Hit the calculate button, and the magic happens! You will be notified if your floor meets the deflection criteria for ceramic tile or stone. IF it meets neither, get back here and we'll talk about options.

On the other hand, I will do the calculation for you, but I will need all the information the calculator asks for. Joist size, spacing and span.

Tony A
01-27-2003, 12:11 PM
I've been lurking for about a week now and this forum is great! This topic is very close to what I will be tackling in a couple of months with our new home. I'm trying to read as much as possible about the subject of tile showers and floating shower pan floors. I'll be following this post for sure.

If I may, I would like to toss in a few questions related to this in hopes that maybe some questions that Ohso might have will be answered as well. I'm sure I'll have several more questions in the future since I have discovered a wealth of information here that seems to be somewhat overwhelming at times!:twitch: If I should post my questions in a separate posting, please let me know since I'm not sure if I would be violating the rules of this forum by not doing so. :confused:

My first question:Is there a difference between PVC and CPE pan liners? If so, is there a better choice? I checked my local Lowes store and they have Oatey PVC liner in 5' width rolls. My MB book says to use CPE.

Next question: I'm sure you've all heard of this but I'm not sure of the pros/cons of it. DensShield vs. Durock for shower walls and general tile floor applications. Any comments?

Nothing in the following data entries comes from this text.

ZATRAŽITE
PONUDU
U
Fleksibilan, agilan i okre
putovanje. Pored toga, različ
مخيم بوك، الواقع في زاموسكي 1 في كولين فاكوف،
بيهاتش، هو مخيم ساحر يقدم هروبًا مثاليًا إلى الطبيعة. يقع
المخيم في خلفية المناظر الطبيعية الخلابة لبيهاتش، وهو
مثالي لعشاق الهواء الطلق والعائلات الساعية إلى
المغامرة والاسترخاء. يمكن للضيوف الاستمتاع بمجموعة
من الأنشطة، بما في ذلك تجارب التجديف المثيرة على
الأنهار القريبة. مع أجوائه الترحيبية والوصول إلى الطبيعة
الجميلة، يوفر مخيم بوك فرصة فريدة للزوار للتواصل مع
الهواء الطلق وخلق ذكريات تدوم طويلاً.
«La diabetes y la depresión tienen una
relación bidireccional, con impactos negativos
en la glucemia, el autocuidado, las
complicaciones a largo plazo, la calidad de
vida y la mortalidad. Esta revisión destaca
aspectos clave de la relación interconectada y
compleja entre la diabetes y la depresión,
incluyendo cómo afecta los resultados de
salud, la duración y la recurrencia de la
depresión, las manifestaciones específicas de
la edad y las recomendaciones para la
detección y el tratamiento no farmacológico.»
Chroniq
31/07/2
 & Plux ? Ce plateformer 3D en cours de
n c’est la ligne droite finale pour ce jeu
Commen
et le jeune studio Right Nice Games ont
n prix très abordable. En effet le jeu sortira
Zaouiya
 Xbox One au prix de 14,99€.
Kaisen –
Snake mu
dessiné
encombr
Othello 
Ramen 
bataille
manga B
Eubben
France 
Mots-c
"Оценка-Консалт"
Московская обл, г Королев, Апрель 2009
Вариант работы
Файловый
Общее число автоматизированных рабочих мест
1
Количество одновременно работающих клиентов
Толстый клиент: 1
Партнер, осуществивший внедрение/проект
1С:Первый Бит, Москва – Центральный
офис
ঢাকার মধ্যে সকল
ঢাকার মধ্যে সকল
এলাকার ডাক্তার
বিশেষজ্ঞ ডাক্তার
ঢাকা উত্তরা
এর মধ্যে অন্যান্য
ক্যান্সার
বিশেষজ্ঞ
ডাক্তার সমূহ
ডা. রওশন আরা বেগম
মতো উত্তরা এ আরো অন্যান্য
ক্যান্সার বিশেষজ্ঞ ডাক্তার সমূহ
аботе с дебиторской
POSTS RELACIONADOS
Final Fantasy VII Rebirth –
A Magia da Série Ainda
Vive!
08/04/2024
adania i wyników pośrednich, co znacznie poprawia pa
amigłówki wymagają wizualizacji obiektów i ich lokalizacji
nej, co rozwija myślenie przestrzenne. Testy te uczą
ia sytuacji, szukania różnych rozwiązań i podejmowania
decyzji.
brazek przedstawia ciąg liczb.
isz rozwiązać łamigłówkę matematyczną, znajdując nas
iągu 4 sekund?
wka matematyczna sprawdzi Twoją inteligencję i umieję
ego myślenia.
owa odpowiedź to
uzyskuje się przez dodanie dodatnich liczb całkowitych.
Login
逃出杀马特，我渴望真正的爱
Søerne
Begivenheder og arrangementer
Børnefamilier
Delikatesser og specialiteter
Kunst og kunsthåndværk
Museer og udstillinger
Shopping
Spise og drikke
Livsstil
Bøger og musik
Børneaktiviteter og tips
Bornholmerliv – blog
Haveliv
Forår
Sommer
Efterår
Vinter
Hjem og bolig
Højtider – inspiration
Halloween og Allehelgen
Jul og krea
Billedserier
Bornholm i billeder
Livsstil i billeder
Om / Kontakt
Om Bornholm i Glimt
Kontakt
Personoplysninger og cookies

Thank you. I admire the patience and professionalism I've seen on this forum. :bow:

01-27-2003, 12:18 PM
Hi Tony welcome aboard. As far as your membrane goes,Most of us in here use a PVC Membrane. If you do so we will all be on the same page. ;) As far as Denshield goes, I am not overly familiar with the product ,but the general consensus seems to be avioid it for wet areas at this time. It has not been around as long as other proven products.Wonderboard durock etc. These are proven winners so be your own judge. I realize they are a bit heavier,but its not like you need an entire pallet or 2 like i do on occassion.:) I have a tendancy to steer people in the direction of proven sound substrate material.the above mentioned all qualify.If you only want to do this once, lets let the other guys do the experimenting ;)

When you are ready to begin your project or have any additional questions, lets get your own thread started.We will be able to keep track of your progree easier that way. Thanks and good luck Tony and now:whip: Back to work :D :D :D

Tony A
01-27-2003, 01:53 PM
Thank you!
I'm looking forward to receiving the patient and informative help I saw in the thread initiated by Todds with his project.:) Very cool! :D

John Bridge
01-27-2003, 05:36 PM
Hi Tony, Welcome.

Building a new house affords you the opportunity of making sure the floors will support tile or stone. But yes, let's get you on your own thread so we can track you like the government does. ;)

Tony A
01-29-2003, 08:27 AM
Will do John. I'm really glad I found this forum! Lots of really good information and patient advice!